The ECB has announced that it is ending the incentive programme. Is your analysis still relevant?
“My story is still relevant even when no new bonds are being bought. That’s because collateral has been provided for the outstanding portfolio. In the conditions for acceptance for the collateral, the ECB can be stricter when dealing with high-emission companies.”
You sketch a picture of an orderly world where it’s easy to determine emission levels relative to loans. But the financial sector has become more complex over the past decades. The last crisis was partially the result of financial products that were so fragmented and intermixed that it became practically impossible to make a credit risk assessment. Is it possible to do that for CO2?
“Yes. In the near future it will be mandatory for companies to publish their carbon emission intensity. That’s a reliable indicator that can be used for this purpose.”

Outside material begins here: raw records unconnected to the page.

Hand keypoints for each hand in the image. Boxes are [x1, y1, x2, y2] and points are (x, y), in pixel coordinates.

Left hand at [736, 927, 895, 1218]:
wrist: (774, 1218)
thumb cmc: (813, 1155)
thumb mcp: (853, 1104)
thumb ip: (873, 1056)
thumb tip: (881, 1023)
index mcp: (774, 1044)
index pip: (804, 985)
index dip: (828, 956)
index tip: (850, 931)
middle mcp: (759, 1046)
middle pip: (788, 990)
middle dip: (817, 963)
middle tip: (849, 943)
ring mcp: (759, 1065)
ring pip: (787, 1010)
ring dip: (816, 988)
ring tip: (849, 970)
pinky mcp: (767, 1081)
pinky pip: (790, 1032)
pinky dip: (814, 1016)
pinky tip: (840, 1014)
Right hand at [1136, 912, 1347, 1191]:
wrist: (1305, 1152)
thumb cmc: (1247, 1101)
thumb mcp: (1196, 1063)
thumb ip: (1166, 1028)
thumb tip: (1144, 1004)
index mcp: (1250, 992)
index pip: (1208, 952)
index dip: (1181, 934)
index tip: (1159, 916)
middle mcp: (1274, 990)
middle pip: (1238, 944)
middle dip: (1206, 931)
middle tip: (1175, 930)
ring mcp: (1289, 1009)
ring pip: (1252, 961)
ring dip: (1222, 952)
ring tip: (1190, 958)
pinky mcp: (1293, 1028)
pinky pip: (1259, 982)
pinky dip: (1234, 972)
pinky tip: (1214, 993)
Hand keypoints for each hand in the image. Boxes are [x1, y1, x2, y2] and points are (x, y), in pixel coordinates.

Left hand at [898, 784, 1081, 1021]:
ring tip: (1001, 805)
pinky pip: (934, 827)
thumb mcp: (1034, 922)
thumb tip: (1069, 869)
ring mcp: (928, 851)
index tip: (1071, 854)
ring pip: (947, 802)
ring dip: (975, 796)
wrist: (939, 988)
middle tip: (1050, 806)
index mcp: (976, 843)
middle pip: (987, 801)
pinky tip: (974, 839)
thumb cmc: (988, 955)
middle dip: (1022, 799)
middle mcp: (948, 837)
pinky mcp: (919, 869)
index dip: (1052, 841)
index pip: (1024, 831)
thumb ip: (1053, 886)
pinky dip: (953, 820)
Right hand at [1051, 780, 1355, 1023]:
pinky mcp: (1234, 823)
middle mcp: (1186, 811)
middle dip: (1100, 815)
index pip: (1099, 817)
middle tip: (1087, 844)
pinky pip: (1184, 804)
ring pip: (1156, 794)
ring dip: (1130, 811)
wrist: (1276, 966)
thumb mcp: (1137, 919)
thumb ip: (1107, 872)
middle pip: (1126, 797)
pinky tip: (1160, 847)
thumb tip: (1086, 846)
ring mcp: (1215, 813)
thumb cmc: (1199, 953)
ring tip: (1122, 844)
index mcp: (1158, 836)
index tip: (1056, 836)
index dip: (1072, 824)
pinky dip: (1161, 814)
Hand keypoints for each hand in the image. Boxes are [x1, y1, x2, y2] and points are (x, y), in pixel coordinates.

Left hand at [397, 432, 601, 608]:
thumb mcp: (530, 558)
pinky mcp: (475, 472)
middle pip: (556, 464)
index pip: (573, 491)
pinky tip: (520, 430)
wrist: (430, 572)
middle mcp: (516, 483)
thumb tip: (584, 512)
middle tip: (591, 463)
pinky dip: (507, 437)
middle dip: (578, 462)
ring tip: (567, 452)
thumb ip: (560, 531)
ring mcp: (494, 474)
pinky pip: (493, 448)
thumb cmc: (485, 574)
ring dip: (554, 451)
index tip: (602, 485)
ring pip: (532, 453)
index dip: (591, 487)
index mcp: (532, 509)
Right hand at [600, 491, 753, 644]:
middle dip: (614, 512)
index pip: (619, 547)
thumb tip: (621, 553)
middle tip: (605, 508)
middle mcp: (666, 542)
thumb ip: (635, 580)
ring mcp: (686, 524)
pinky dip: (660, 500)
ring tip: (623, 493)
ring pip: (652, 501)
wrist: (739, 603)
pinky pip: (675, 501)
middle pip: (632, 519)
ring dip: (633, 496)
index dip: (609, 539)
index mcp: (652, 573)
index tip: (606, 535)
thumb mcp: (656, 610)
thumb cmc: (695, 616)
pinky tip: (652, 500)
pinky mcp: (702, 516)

Is this shift going to happen?
“Right now, central banks find it a scary proposition, but these things take time. Ten years ago people thought it was perfectly normal for pension funds to invest in the fossil fuel industry, or even in the arms trade. It didn’t matter as long as it yielded maximum returns. Now people have come to realise that sustainable investment can achieve the same results. It’s gotten to the point where you have to explain why you’re not making sustainable investments.”